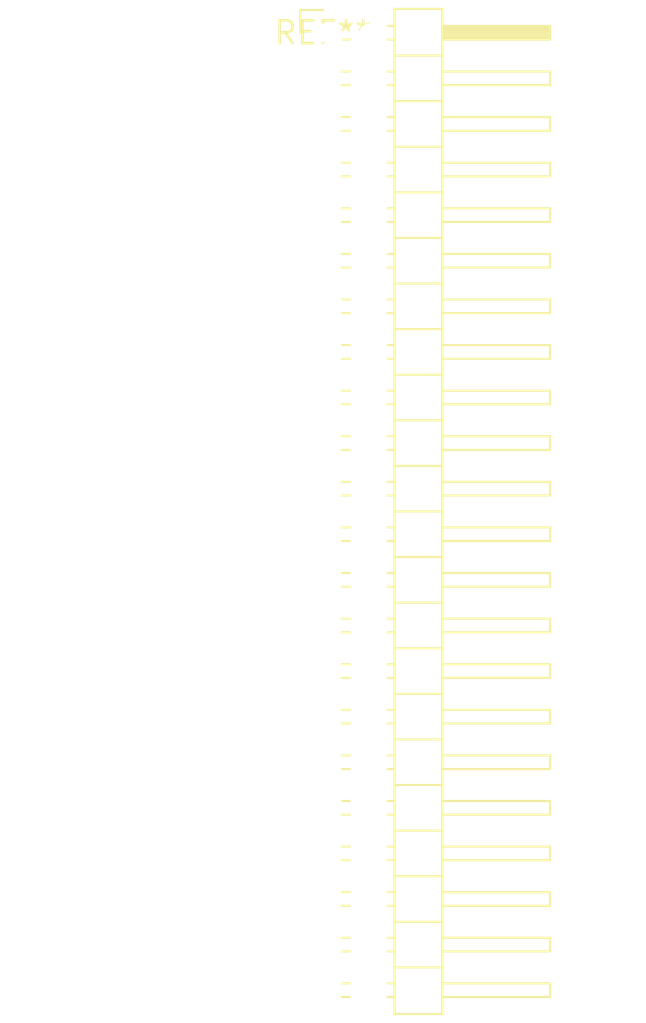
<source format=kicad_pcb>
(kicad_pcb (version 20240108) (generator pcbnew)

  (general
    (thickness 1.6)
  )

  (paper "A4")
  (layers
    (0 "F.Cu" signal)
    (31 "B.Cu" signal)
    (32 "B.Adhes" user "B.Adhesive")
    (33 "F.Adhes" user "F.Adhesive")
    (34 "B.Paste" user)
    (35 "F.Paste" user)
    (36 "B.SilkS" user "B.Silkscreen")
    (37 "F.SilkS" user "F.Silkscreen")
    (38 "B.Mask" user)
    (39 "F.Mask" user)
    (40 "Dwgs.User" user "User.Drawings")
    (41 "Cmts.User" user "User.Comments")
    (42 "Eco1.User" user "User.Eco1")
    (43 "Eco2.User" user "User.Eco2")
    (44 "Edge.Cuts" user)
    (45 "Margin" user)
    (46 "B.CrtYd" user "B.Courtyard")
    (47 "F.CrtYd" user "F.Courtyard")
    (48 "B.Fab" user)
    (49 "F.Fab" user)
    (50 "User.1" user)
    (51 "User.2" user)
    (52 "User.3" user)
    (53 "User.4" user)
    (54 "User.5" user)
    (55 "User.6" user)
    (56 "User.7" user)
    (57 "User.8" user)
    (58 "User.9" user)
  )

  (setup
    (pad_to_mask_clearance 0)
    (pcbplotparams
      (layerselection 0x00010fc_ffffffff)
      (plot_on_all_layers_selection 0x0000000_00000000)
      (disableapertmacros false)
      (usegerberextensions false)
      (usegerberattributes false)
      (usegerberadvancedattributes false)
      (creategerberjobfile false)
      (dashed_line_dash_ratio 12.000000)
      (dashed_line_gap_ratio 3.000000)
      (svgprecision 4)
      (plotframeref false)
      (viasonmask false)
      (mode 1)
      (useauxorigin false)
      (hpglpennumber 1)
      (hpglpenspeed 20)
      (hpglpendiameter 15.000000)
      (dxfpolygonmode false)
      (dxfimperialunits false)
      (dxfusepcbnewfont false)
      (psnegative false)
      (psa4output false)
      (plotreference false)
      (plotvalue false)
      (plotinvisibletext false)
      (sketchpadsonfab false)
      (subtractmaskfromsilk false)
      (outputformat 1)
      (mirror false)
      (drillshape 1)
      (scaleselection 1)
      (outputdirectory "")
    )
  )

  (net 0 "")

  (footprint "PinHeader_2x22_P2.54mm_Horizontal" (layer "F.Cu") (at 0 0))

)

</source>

━━━━━━━━━━━━━━━━

● INSTRUCTIONS TO FOLLOW: Only the lines from the one that holds "(creategerberjobfile false)" through the end of the records should appear in the answer, each restated exactly.

● RESPONSE AREA:
      (creategerberjobfile false)
      (dashed_line_dash_ratio 12.000000)
      (dashed_line_gap_ratio 3.000000)
      (svgprecision 4)
      (plotframeref false)
      (viasonmask false)
      (mode 1)
      (useauxorigin false)
      (hpglpennumber 1)
      (hpglpenspeed 20)
      (hpglpendiameter 15.000000)
      (dxfpolygonmode false)
      (dxfimperialunits false)
      (dxfusepcbnewfont false)
      (psnegative false)
      (psa4output false)
      (plotreference false)
      (plotvalue false)
      (plotinvisibletext false)
      (sketchpadsonfab false)
      (subtractmaskfromsilk false)
      (outputformat 1)
      (mirror false)
      (drillshape 1)
      (scaleselection 1)
      (outputdirectory "")
    )
  )

  (net 0 "")

  (footprint "PinHeader_2x22_P2.54mm_Horizontal" (layer "F.Cu") (at 0 0))

)

</source>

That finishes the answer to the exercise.